## Material supplied
# # # # # # #
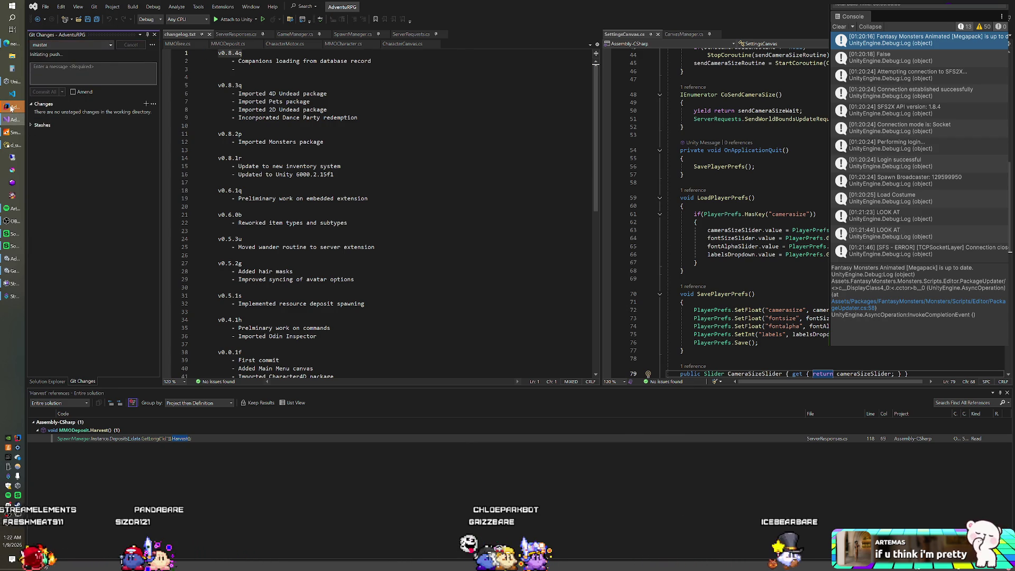
pyautogui.click(12, 107)
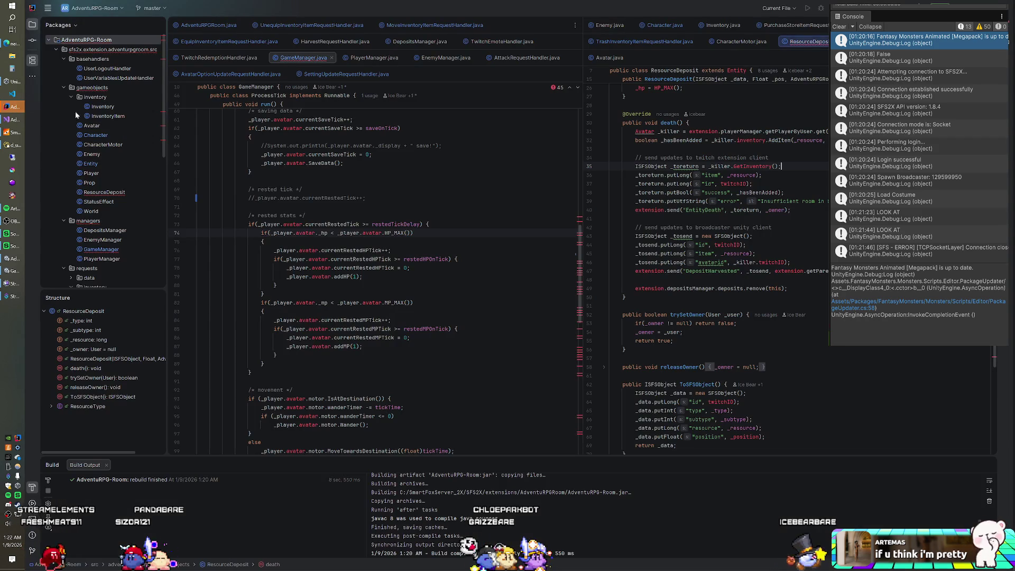
# - Commit the 20 changed files with message v0.8.5b and push to origin master
pyautogui.click(34, 42)
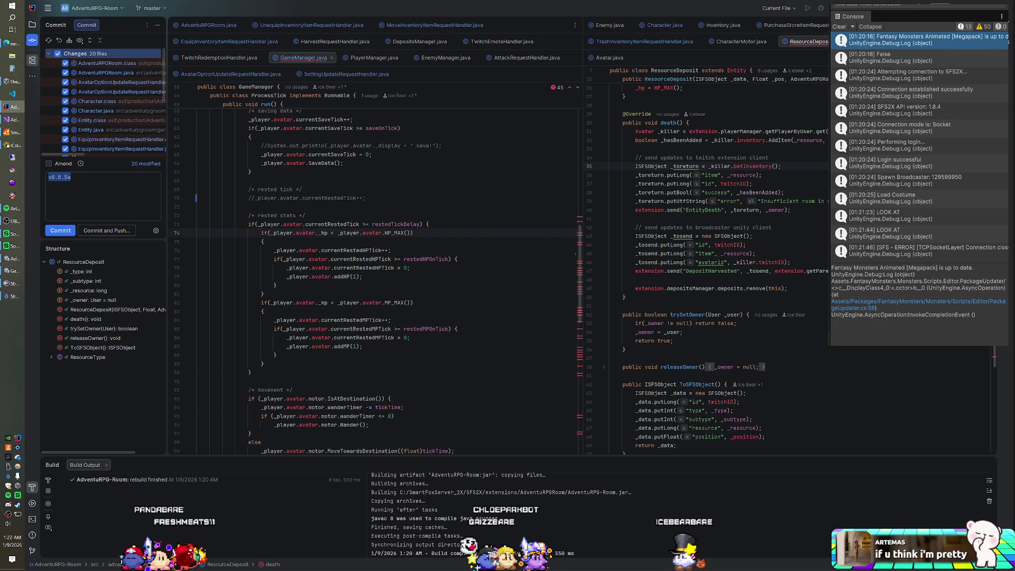
pyautogui.click(70, 177)
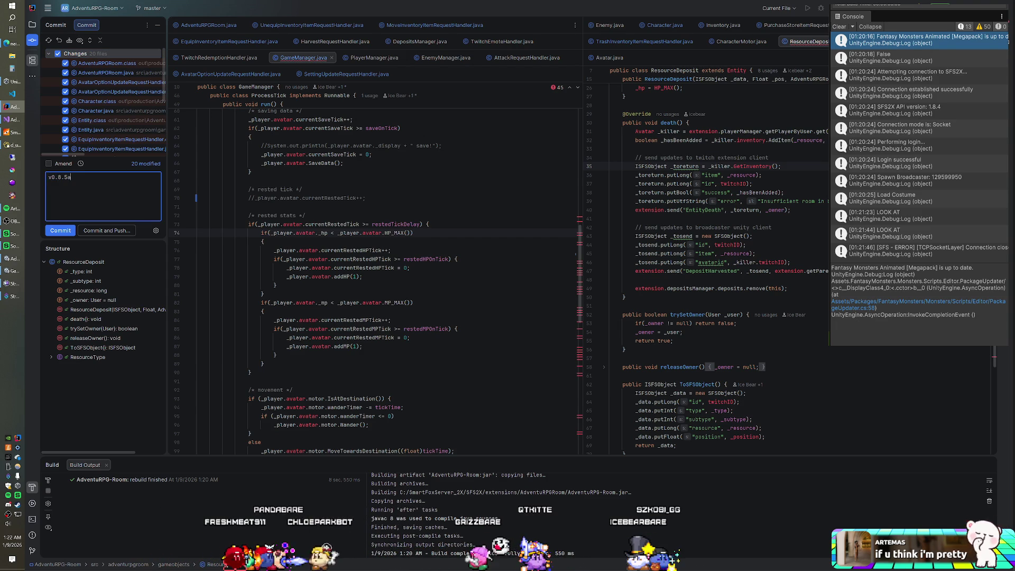
pyautogui.press('BackSpace')
pyautogui.write('b')
pyautogui.moveTo(71, 177); pyautogui.dragTo(46, 176)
# # # # # # #
## What to work on
What is the number of lines in the data that hold the string "pyautogui"? Answer with the number only.

## Task response
6